Moore (1998) dalam Bowo (2003:87), berpendapat bahwa perusahaan yang membuktikan komitmennya untuk menjalin hubungan berkelanjutan dengan pembelinya akan menunjukkan bahwa perusahaan tersebut tidak bersikap oportunis.

Perusahaan yang memandang bahwa kelangsungan usahanya tergantung dari kepercayaan para nasabah, akan menumbuhkan komitmen pada diri perusahaan tersebut untuk memelihara kepercayaan, komitmen yang dilakukan oleh perusahaan ini akan mengurangi persepsi para nasabah kalau perusahaan tersebut tidak akan melakukan tindakan oportunis.

1. Kepercayaan Kepada Bank

Morgan dan Hunt (1994) dalam Bowo (2003:86), mengatakan bahwa kepercayaan seharusnya menimbulkan kemauan pembeli untuk mengandalkan perusahaan.

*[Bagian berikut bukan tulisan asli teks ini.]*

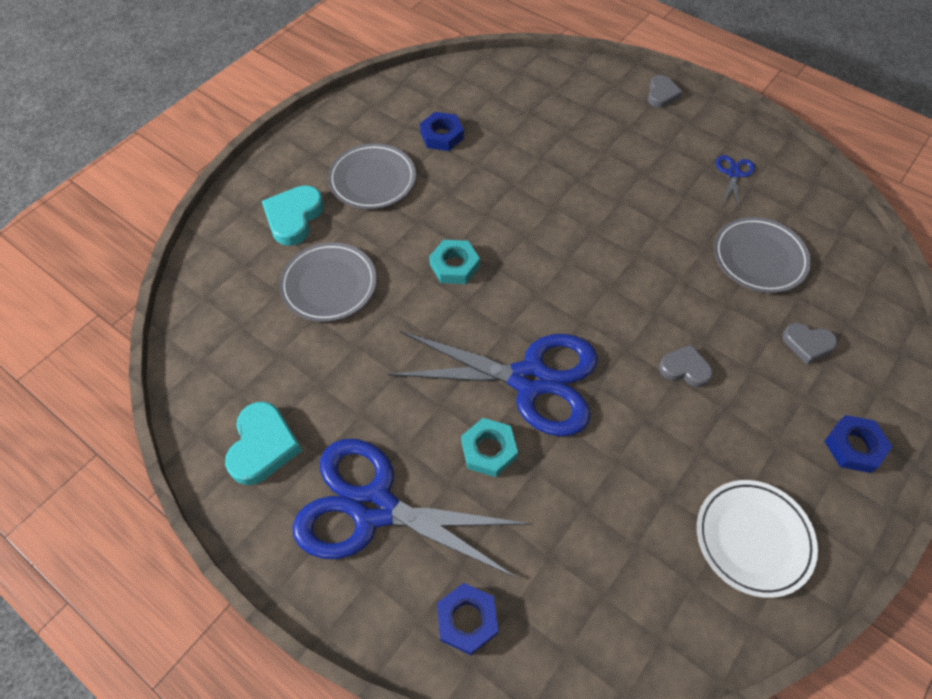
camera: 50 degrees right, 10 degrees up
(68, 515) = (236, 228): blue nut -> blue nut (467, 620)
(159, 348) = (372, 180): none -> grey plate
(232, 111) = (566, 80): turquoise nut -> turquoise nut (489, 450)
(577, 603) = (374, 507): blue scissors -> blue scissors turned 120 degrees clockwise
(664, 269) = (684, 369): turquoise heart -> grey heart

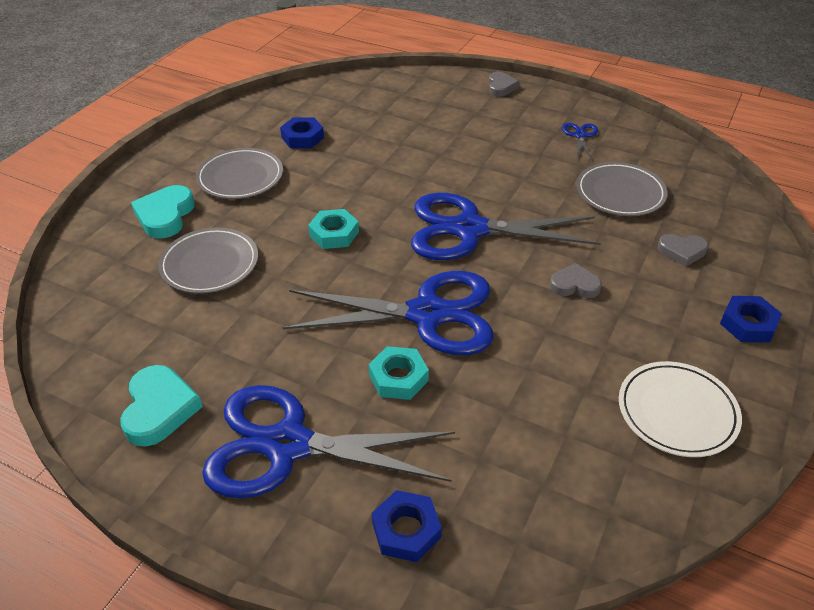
camera: 10 degrees left, 15 degrees down
(591, 281) = (469, 229): none -> blue scissors

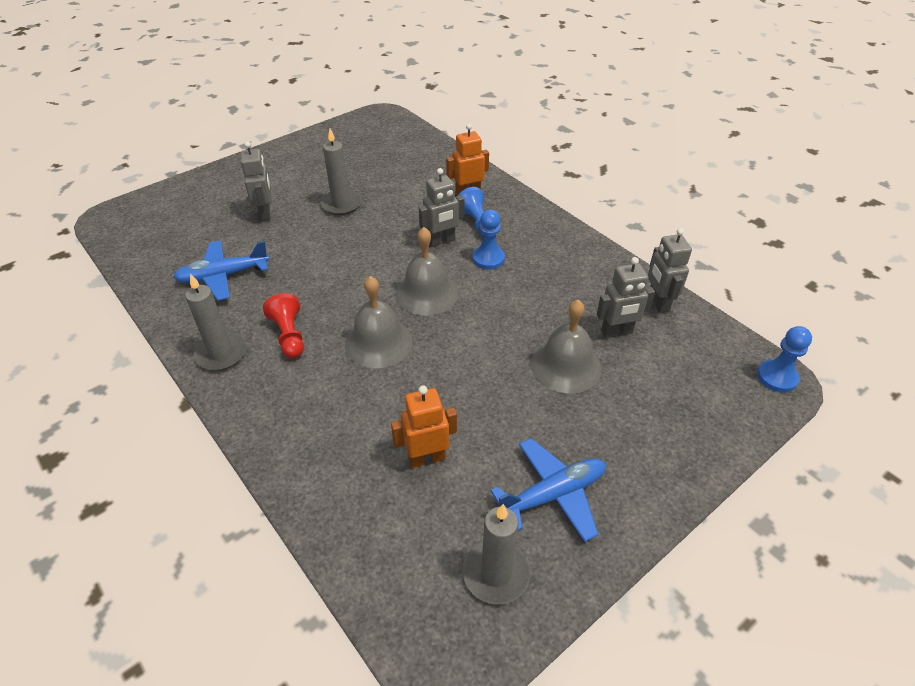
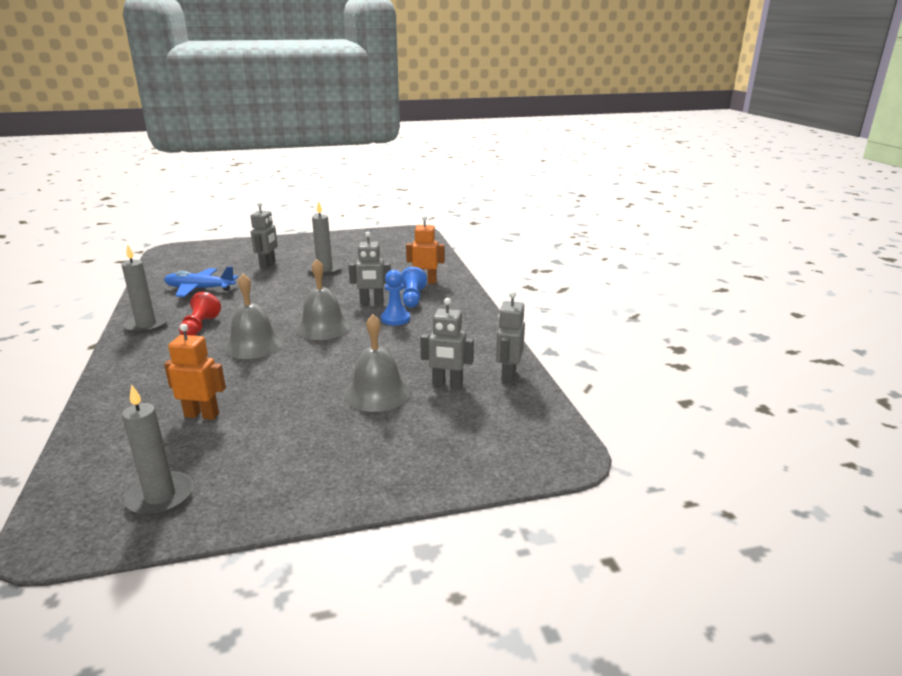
camera: 25 degrees right, 20 degrees down
(553, 494) = (265, 465): blue plane -> none
(777, 377) = (565, 452): blue pawn -> none

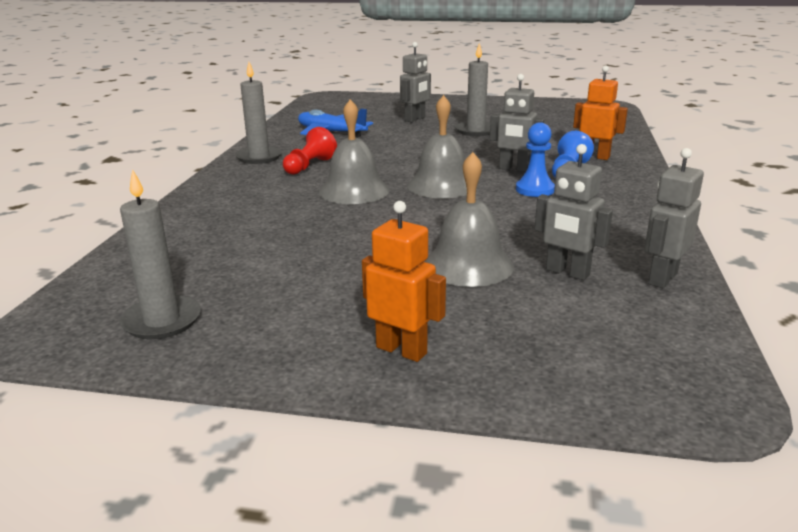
camera: 25 degrees right, 0 degrees up
(202, 415) = (257, 249): orange robot -> orange robot (402, 350)

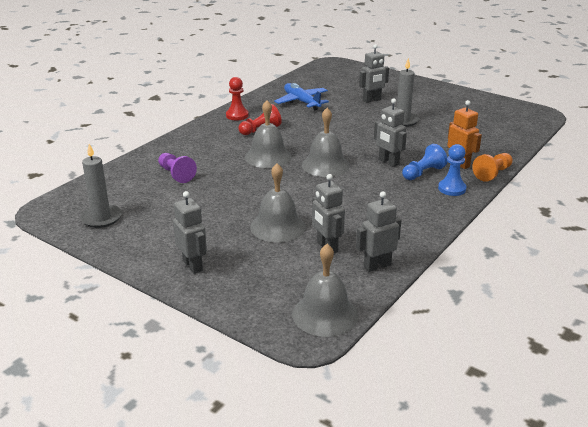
camera: 25 degrees right, 5 degrees up
(238, 235) = (176, 174): none -> purple pawn
(259, 157) = (237, 115): grey candle -> red pawn
(402, 350) = (193, 265): orange robot -> grey robot
(535, 190) = (381, 183): blue pawn -> blue pawn (452, 189)
(642, 158) = (492, 173): none -> orange pawn
(688, 361) = (325, 314): none -> grey bell

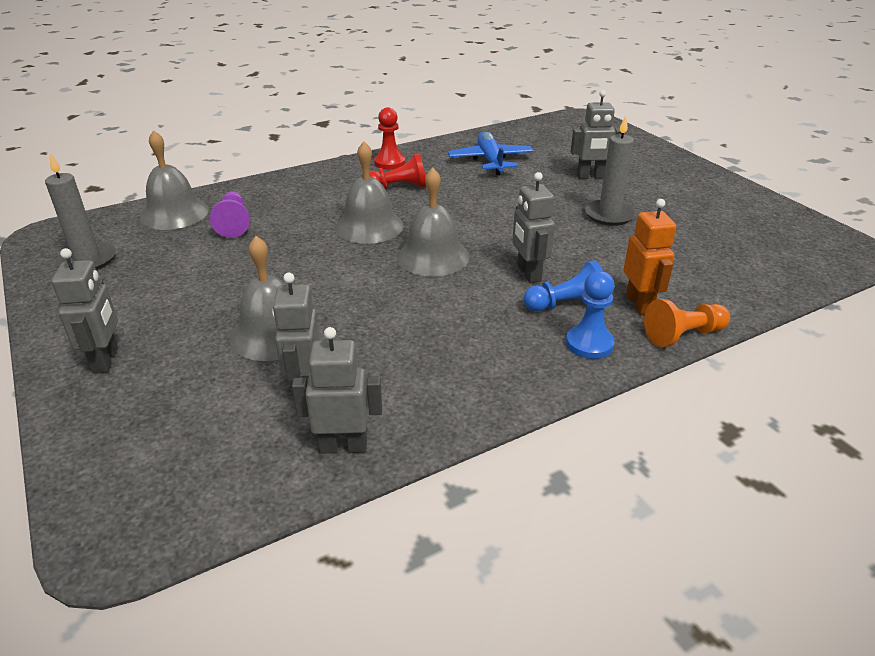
camera: 25 degrees right, 5 degrees up
(325, 314) = (179, 509): grey bell -> grey bell (174, 213)

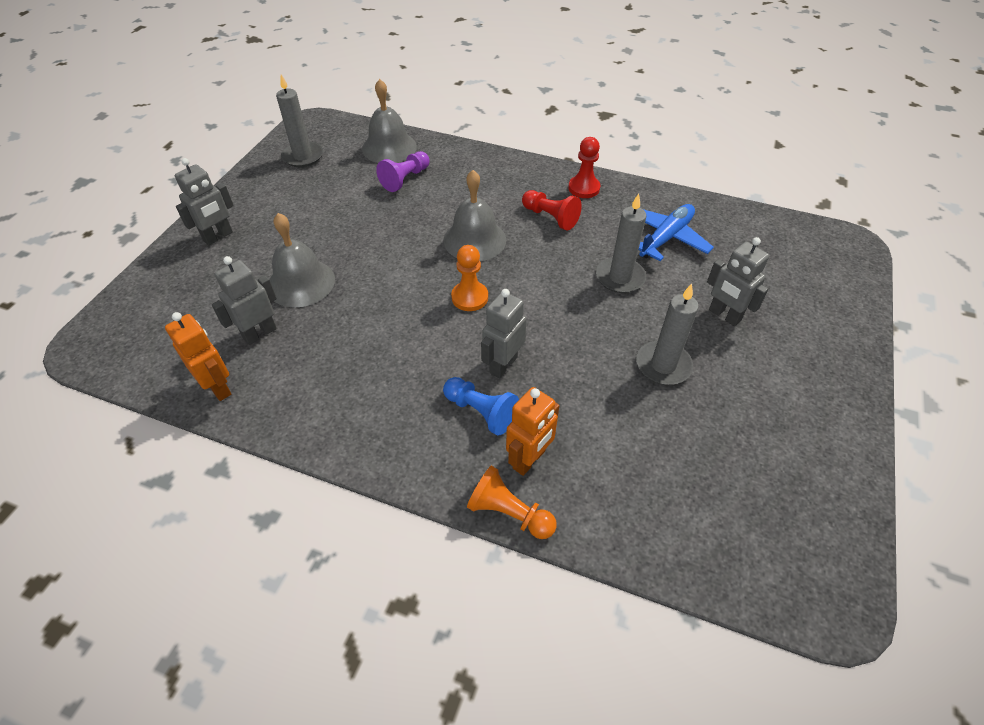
camera: 50 degrees right, 15 degrees up
(343, 446) = (218, 387): grey robot -> orange robot
(433, 256) = (469, 297): grey bell -> orange pawn
(504, 192) = (620, 277): none -> grey candle
(589, 344) = (438, 454): blue pawn -> none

Tanpa kemauan untuk mengandalkan perusahaan, itu berarti kepercayaan yang diberikan oleh pembeli bersifat terbatas.

Kepercayaan berkembang melalui proses kapabilitas, artinya penilaian atas kemampuan pihak lain untuk memenuhi janjinya. Jadi fokus utama pada proses kapabilitas adalah pada komponen kredibilitas dari kepercayaan. (Aritonang, 2004:148).

Menurut Forsyth (1990) dalam Laksmana (2002:7), menyatakan bahwa pengalaman positif yang konsisten di masa lalu dengan satu pihak akan meningkatkan rasa saling percaya sehingga akan menumbuhkan harapan akan hubungan yang baik di masa yang akan datang.

Dalam Aritonang (2004:147), Doney dan Cannon (1997) mengemukakan dua dimensi dalam kepercayaan, yaitu dimensi kredibilitas dan kebajikan. Mereka mengemukakan bahwa dimensi kredibilitas mitra dalam berhubungan merupakan harapan dari satu pihak bahwa perkataan dan pernyataan tertulis dari mitranya dapat dipercaya. Sedangkan Lindskold menyatakan bahwa dimensi kebajikan berkaitan dengan perhatian yang tulus dari satu pihak terhadap kesejahteraan (keuntungan) mitranya dan termotivasi untuk memberikan hasil yang saling menguntungkan.

Kepercayaan merupakan keyakinan untuk saling mempercayai antar

partner yang dihadapkan oleh resiko yang tersimpan dalam ingatan

nasabah dan digunakan untuk mengevaluasi suatu perusahaan. Pada dasarnya penciptaan awal dari suatu hubungan dan komitmen didasarkan pada kepercayaan. Jika rasa kepercayaan hilang hubungan akan diputuskan.